Global jet accident rate last year ‘best on record’ despite MAS losses

Global jet accident rate last year ‘best on record’ despite MAS losses

The global jet accident rate in 2014 was the lowest in history and the equivalent of one accident for every 4.4 million flights, new Iata figures reveal.

This compared to an average of one accident every 2.4 million flights the previous year and was an improvement over the five-year rate from 2009.

The global commercial aircraft safety performance came despite the loss of two Malaysia Airlines aircraft.

There were 12 fatal accidents involving all aircraft types last year with 641 deaths, compared with an average of 19 fatal accidents and 517 fatalities per year in the five-year period from 2009.

More than 3.3 billion people flew safely on 38 million flights – 30.6 million by jet, 7.4 million by turboprop – the figures show.

The 73 accidents involving all aircraft types was down from 81 in 2013 and the five-year average of 86 a year.

Iata director general and chief executive Tony Tyler said: “Any accident is one too many and safety is always aviation’s top priority. While aviation safety was in the headlines in 2014, the data show that flying continues to improve its safety performance.

The year will be remembered for two “extraordinary and tragic events” — the losses of MAS flights MH 370 and MH 17.

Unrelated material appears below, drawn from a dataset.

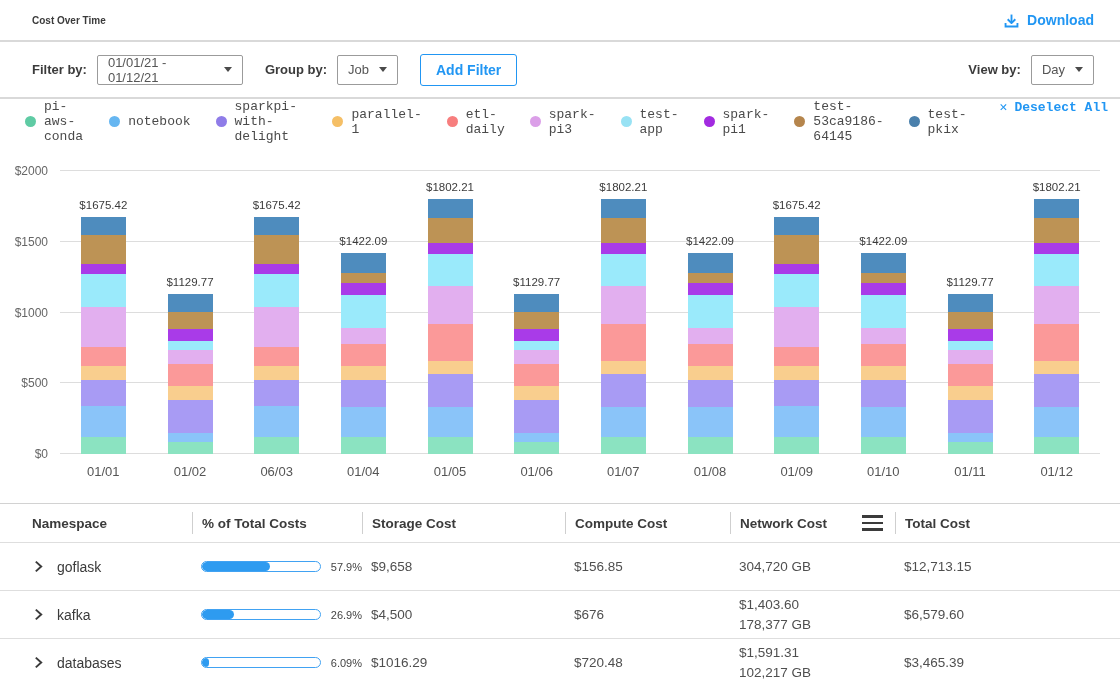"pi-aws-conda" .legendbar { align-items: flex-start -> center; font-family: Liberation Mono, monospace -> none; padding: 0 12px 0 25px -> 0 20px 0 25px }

Although the reasons for the disappearance and loss of MH 370 are unknown, it is classified as a fatal accident—one of the 12 in 2014.

The aviation industry has welcomed the proposal by the International Civil Aviation Organisation to move towards the adoption of a performance-based standard for global tracking of commercial aircraft, supported by multi-national operational assessments to evaluate impact and guide implementation.

The destruction of MH 17 by anti-aircraft fire over Ukraine is not included as an accident under globally-recognised accident classification criteria, according to Iata. The four aircraft involved in the events of 9/11 were treated in the same way.

“The shooting down of MH 17 took with it 298 lives in an act of aggression that is by any measure unacceptable,” said Tyler.

“Governments and industry have come together to find ways to reduce the risk of over-flying conflict zones. This includes better sharing of critical information about security risks to civil aviation. And we are calling on governments to find an international mechanism to regulate the design, manufacture and deployment of weapons with anti-aircraft capabilities.

“To the flying public an air tragedy is an air tragedy, regardless of how it is classified. In 2014 we saw a reduction in the number of fatal accidents—and that would be true even if we were to include MH 17 in the total.

“The greatest tribute that we can pay to those who lost their lives in aviation-related tragedies is to continue our dedication to make flying ever safer. And that is exactly what we are doing.”

Meanwhile, the British Airline Pilots’ Association says aircraft should be modified to send a burst of vital technical data from the cockpit as soon as aircraft behaves outside normal flight patterns a year on from the disappearance of MH370.

Balpa also welcomed the trial of improved tracking of aircraft flying in and out of Australia.

Pilots want this trial to lead to minimum global standards and technology in flight tracking to minimise the pain caused to the family of passengers and the crew while an aircraft is being located.  

General secretary Jim McAuslan said: “Being able to locate a crashed aircraft, understand what has gone wrong and stop it happening again is vital to making every flight safe.

“With the right safeguards against misuse in place, pilots want more cockpit information to be transmitted when a flight gets into trouble and stored in a ‘virtual black box’.

“This would help to minimise the unacceptable anguish suffered by the families of the passengers and crew while they wait for information.

“Pilots also welcome the trialling of improved tracking technology and practices and want to work with airlines and regulators to establish minimum international tracking standards so that aircraft can be quickly found, wherever they are in the world.”